(Excerpts from a dataset)
----------

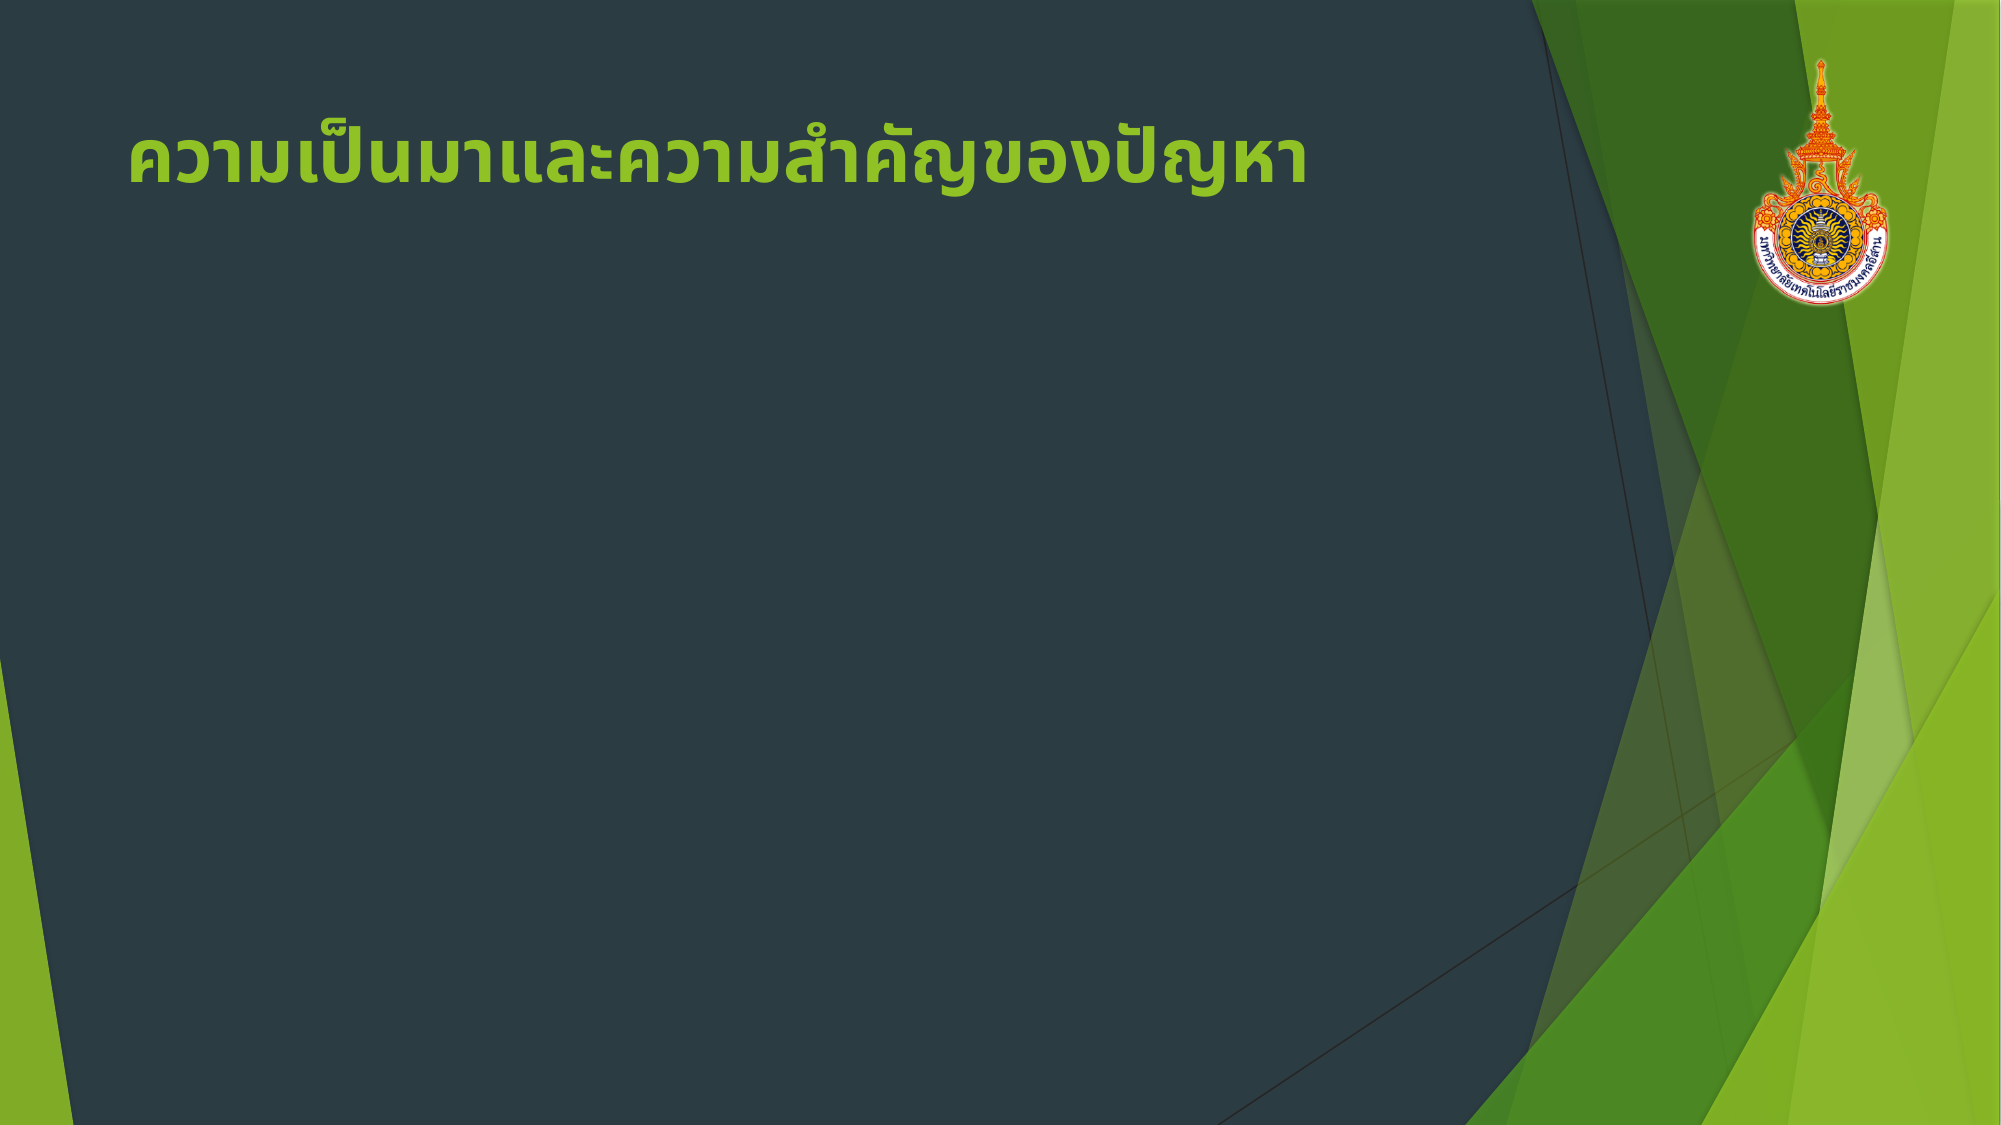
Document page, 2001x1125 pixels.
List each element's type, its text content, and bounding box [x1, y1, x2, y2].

title ความเป็นมาและความสำคัญของปัญหา [111, 99, 1522, 317]
picture [1748, 47, 1892, 315]
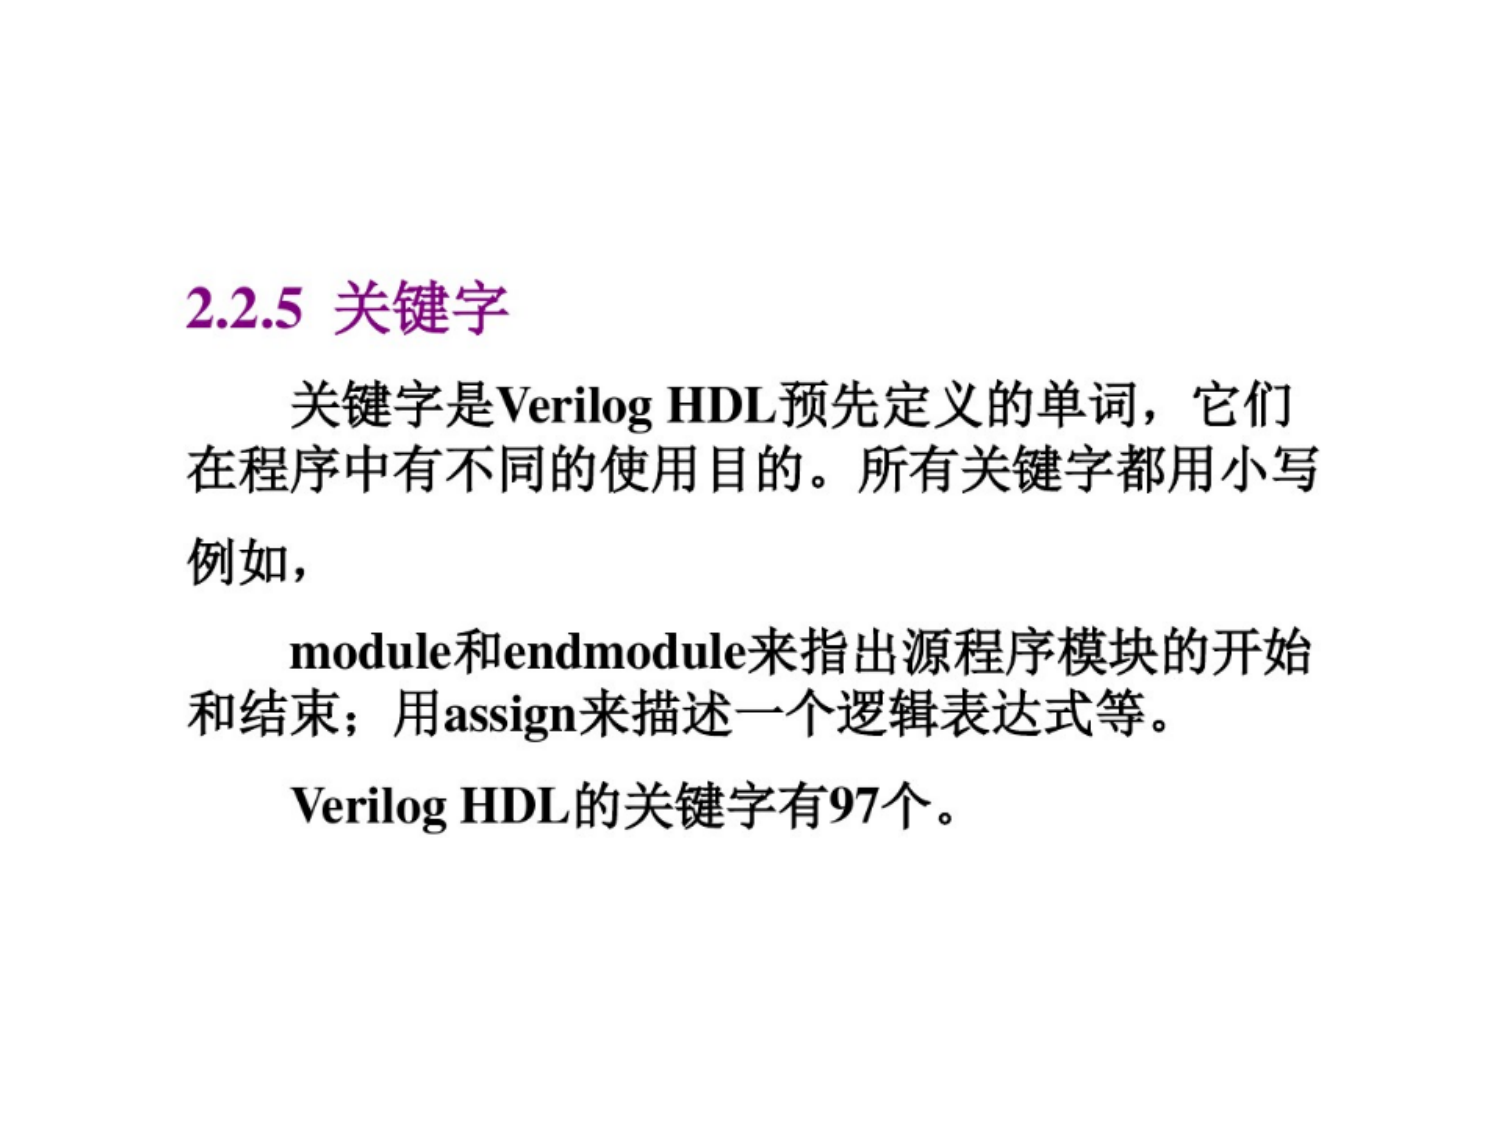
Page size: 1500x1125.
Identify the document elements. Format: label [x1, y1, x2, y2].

picture [154, 248, 1346, 877]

----------

## WHAT IS REQUIRED:
Start at the line containing "Page size: 1500x1125." and transcribe through the end of the entries. Please keep both ends and add nothing.

## ANSWER BOX:
Page size: 1500x1125.
Identify the document elements. Format: label [x1, y1, x2, y2].

picture [154, 248, 1346, 877]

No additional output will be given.